ANIMATED COMPOSITION
Texture and color are mixed in random rectangles that are continuously cross-dissolving and zooming. It's just eye candy, but was written to test the limits of handling large numbers of high resolution textures, and strategies to manage them.
REALTIME COMPUTER GRAPHICS
Using Python and OpenGL this example shows a perpetual graphics generator that was developed for an on-set monitor.

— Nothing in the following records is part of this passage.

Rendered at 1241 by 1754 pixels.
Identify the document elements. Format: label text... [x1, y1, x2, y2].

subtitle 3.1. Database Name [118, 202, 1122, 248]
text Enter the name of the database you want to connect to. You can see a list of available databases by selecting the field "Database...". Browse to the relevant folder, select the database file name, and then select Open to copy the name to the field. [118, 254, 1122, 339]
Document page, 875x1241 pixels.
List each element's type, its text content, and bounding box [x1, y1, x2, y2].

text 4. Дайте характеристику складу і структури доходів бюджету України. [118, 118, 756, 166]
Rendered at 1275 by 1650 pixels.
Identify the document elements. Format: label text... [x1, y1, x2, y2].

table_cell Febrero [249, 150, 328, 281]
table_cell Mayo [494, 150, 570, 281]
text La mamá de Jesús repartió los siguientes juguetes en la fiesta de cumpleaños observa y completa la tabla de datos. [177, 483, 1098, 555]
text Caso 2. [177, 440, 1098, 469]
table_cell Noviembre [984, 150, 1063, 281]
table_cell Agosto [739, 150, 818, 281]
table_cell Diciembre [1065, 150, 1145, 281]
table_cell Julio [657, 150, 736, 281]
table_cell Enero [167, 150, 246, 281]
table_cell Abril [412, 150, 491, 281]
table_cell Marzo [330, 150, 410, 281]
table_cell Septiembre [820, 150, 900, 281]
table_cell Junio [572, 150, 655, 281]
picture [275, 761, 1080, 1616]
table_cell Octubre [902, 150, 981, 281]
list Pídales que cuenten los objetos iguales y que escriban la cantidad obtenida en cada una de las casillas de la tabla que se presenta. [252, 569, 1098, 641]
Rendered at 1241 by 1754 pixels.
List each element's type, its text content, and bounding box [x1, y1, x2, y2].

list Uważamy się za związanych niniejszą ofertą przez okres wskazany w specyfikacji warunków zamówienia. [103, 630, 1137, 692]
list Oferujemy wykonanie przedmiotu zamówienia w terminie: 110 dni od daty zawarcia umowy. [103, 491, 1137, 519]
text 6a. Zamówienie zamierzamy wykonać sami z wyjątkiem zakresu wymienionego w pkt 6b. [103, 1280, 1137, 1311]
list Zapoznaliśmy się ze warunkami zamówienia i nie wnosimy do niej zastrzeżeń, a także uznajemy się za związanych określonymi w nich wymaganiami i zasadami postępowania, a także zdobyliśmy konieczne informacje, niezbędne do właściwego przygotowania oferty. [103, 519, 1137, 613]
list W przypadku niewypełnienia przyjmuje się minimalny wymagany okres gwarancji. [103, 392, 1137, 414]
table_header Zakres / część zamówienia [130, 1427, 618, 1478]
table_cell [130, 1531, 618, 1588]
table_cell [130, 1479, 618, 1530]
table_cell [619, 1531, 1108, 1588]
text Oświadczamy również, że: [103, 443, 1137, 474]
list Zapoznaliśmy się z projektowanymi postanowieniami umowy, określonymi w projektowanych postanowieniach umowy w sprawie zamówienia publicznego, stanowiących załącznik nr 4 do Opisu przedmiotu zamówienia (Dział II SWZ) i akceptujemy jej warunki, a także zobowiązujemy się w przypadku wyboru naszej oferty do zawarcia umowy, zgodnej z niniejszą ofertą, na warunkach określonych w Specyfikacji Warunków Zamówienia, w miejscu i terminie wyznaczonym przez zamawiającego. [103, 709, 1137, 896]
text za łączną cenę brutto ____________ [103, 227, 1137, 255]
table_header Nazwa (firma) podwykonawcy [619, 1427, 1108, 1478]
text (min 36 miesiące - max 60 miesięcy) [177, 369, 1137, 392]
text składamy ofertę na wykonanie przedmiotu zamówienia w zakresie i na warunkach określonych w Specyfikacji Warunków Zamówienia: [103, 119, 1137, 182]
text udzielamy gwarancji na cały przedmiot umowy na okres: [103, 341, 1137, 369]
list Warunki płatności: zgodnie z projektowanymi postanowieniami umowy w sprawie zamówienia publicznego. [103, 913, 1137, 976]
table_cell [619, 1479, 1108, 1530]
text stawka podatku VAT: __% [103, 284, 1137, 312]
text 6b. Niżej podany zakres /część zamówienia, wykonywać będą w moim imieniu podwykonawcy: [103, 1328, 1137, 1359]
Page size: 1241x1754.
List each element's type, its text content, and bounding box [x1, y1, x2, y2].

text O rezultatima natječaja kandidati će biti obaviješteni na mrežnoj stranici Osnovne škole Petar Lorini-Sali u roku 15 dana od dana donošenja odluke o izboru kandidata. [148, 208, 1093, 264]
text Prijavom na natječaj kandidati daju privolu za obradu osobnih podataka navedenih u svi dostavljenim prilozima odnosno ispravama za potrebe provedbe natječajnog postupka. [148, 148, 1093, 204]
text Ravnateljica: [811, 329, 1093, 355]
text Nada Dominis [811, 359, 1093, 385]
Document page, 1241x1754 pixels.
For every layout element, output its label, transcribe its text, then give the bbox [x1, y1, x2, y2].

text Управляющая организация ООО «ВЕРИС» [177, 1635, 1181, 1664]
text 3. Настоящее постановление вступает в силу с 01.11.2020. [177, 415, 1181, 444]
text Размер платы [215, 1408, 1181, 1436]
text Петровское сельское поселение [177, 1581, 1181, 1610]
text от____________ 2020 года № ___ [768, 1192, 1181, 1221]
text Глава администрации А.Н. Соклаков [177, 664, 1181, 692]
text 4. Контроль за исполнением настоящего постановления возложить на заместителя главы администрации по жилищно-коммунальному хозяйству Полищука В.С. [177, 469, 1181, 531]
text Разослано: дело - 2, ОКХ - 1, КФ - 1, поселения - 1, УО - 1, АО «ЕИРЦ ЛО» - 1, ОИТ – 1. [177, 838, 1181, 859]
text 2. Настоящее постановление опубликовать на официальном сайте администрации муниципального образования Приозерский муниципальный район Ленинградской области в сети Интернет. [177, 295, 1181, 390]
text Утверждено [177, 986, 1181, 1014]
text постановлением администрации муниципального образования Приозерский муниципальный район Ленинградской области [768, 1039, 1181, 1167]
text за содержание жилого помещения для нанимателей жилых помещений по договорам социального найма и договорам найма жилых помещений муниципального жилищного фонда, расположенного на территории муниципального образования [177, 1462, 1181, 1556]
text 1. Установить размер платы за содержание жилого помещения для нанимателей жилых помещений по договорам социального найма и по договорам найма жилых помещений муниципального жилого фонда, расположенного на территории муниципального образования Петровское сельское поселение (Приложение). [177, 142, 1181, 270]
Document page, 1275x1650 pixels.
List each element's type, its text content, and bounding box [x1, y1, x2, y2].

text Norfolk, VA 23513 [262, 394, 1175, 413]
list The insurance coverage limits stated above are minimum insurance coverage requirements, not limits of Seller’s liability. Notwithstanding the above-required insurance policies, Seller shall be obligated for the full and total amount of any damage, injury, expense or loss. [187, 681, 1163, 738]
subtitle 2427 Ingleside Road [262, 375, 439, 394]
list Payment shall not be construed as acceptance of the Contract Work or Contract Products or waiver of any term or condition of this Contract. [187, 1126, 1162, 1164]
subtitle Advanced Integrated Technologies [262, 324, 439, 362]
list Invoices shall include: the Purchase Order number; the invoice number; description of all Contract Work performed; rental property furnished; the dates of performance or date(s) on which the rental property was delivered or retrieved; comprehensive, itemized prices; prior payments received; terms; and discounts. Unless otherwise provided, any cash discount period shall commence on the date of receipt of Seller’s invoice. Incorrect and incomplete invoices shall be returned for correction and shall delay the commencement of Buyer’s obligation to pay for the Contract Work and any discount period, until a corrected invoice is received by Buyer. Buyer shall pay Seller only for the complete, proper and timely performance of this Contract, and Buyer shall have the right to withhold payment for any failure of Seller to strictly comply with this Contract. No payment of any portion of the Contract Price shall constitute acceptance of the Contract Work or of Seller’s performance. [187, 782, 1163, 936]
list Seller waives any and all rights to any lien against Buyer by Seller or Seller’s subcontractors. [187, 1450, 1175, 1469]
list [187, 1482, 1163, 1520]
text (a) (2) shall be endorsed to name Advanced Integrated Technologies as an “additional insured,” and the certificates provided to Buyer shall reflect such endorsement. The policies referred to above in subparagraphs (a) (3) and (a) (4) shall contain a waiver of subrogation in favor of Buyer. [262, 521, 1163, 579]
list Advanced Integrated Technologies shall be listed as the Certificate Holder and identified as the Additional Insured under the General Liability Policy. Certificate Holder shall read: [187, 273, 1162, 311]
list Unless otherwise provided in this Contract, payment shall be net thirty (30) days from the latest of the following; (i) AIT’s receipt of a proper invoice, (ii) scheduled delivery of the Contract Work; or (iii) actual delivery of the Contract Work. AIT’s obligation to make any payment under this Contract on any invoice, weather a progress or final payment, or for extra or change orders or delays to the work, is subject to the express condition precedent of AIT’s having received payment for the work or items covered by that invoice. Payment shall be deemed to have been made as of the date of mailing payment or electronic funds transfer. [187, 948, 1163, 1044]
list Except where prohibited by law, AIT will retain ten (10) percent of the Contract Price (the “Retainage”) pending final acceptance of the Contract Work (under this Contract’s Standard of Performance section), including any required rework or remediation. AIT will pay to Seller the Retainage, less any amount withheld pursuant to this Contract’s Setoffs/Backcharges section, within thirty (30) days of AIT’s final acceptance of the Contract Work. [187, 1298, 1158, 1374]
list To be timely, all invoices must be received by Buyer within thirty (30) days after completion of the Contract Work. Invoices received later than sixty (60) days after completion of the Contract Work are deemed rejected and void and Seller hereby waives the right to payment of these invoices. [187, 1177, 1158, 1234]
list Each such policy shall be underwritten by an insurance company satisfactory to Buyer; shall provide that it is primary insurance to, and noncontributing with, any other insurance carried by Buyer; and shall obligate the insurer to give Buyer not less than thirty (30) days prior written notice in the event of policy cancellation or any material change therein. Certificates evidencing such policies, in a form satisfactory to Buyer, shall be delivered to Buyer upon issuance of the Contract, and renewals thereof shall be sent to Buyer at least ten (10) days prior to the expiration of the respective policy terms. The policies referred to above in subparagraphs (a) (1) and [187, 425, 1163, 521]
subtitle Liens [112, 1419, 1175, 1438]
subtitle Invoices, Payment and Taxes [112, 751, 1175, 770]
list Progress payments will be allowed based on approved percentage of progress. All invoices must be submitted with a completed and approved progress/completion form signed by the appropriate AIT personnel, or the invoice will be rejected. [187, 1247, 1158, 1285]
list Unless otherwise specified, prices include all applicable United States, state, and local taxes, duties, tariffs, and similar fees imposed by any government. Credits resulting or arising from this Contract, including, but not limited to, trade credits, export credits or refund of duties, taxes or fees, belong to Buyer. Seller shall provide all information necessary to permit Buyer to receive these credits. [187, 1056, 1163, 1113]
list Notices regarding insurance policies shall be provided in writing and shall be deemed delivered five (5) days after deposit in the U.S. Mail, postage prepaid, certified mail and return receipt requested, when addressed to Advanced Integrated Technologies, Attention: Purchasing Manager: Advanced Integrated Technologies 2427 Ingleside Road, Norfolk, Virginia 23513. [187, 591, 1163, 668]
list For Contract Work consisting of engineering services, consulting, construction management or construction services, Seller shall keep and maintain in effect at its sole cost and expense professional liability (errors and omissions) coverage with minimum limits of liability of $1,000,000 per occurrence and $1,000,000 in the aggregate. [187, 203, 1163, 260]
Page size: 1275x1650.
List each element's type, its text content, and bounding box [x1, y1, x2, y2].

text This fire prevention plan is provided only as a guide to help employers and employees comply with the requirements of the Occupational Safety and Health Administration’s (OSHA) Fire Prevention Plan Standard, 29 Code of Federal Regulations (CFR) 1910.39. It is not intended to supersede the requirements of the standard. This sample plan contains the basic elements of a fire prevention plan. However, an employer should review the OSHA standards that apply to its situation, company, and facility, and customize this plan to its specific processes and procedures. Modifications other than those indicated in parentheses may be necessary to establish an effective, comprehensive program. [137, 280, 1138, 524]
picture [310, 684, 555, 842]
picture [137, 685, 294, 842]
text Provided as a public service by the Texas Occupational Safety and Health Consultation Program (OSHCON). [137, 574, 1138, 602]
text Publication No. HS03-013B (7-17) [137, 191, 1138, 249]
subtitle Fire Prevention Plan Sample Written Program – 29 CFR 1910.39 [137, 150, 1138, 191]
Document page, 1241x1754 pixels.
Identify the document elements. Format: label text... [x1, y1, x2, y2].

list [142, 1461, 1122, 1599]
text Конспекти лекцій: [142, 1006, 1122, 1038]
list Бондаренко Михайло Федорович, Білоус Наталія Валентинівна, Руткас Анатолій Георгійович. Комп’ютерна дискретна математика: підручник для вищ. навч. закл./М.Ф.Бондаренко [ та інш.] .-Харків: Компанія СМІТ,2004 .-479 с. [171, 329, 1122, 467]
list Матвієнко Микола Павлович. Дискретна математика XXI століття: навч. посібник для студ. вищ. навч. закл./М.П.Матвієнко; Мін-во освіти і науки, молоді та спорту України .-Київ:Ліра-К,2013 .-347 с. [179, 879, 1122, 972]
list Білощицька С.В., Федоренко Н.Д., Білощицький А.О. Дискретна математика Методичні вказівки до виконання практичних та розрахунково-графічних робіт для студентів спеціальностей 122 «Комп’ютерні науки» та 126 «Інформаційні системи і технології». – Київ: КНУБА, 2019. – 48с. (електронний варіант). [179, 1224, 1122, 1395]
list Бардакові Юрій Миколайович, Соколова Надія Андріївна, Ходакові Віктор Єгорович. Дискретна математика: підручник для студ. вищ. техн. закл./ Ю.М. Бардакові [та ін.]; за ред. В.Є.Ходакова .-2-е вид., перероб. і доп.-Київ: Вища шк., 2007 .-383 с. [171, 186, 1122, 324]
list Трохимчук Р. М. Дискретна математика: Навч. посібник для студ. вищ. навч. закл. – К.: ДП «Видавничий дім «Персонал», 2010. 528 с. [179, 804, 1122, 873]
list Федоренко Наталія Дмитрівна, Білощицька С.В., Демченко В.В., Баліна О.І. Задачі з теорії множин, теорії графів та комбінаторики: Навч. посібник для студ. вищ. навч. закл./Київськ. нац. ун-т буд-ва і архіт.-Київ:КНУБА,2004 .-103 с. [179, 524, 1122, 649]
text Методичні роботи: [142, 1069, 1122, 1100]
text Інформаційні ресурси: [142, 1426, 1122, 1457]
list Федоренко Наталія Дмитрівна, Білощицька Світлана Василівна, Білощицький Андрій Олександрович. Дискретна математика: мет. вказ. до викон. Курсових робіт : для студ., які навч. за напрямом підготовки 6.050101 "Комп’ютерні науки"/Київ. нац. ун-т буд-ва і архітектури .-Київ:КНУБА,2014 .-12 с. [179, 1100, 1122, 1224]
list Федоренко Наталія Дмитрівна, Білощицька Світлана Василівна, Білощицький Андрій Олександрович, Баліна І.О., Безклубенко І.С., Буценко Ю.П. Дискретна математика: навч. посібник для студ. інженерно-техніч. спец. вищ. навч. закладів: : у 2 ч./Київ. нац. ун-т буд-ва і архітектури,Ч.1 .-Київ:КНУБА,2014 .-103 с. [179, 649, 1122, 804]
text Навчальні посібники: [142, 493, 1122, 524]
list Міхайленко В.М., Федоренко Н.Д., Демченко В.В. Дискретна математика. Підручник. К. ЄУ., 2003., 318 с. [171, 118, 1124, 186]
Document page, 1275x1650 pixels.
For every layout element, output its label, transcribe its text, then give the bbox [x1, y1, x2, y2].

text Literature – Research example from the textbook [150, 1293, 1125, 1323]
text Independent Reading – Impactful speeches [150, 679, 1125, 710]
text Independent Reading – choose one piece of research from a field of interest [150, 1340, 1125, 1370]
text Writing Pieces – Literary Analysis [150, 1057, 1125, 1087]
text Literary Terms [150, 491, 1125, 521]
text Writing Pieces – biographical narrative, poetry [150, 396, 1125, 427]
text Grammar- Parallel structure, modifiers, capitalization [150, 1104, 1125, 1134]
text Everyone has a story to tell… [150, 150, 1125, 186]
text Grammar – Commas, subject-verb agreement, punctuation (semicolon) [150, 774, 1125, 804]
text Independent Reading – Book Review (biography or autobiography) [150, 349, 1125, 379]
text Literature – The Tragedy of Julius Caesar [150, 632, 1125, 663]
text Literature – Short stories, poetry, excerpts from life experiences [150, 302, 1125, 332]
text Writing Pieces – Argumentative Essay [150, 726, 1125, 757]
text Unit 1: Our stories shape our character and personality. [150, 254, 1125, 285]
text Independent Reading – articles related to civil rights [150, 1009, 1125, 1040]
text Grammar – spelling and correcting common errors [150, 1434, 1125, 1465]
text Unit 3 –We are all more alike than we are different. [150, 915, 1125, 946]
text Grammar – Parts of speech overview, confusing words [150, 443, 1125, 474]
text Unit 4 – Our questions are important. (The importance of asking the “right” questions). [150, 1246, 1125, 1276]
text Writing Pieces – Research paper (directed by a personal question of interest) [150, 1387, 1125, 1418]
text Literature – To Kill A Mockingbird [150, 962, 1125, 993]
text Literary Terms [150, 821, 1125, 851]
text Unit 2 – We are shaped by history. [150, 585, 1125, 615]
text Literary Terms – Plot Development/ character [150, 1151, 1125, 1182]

My friend was asked to provide a Quicktime movie of a patient monitor that would be used on set. Thinking that these types of graphics would be better if they ran forever, I wrote an Python OpenGL program that simulates one. This is a Quicktime dump of just a few seconds.
SIMULATION
As a test for a movie involving lots of snakes, this movie is a sample output from a simulation done using Python (appropriately) and PyODE, the Open Dynamics Engine. Realtime display was done using PyOpenGL. Each snake was a random number of sections, and each section has an angular motor hinge driven with a sine wave.
GLSL OPENGL SHADERS
Adjusting shader parameters should be done in realtime, so to demonstrate the potential, I wrote a PyQt app that has realtime shaders under the hood.
PYQT TOOLS
Screen graphics for a movie need lots of footage, sometimes using very simple elements that are skillfully blended with other treatments. I wrote this demo program using PyQt and PyOpenGL to show how I could produce lots of graphics and adjust them in realtime.